*SOURCE INFORMATION*:
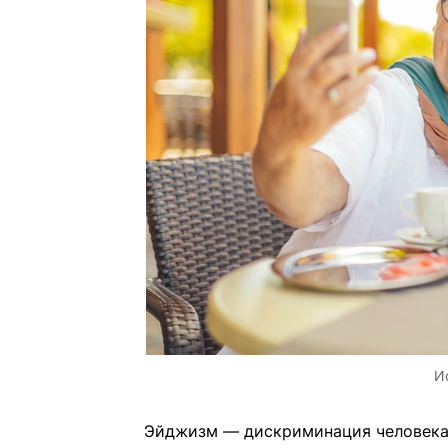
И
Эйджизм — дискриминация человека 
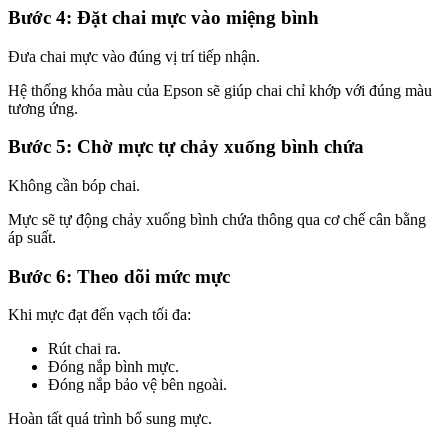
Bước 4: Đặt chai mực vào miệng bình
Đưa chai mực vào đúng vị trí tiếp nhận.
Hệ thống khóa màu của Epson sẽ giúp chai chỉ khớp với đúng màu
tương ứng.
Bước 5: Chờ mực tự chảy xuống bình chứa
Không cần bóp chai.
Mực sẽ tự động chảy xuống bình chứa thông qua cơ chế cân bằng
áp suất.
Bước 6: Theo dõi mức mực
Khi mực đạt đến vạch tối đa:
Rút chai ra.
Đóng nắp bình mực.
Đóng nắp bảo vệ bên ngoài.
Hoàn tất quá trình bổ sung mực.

==

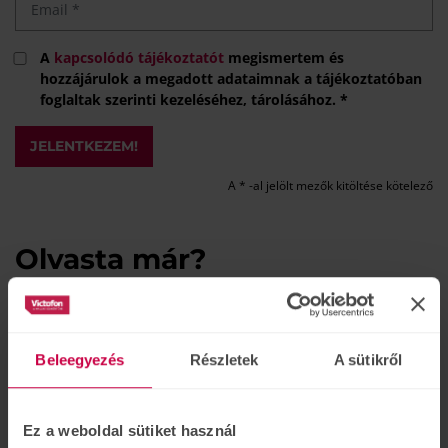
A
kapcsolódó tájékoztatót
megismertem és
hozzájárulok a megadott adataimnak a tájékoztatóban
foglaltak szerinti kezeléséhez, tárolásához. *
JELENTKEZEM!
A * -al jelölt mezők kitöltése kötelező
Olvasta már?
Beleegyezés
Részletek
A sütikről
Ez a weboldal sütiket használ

*EXERCISE*:
The answer should consist of all lines from the records above that hold the word "bình".

*OUTPUT OF THE TASK*:
Bước 4: Đặt chai mực vào miệng bình
Bước 5: Chờ mực tự chảy xuống bình chứa
Mực sẽ tự động chảy xuống bình chứa thông qua cơ chế cân bằng
Đóng nắp bình mực.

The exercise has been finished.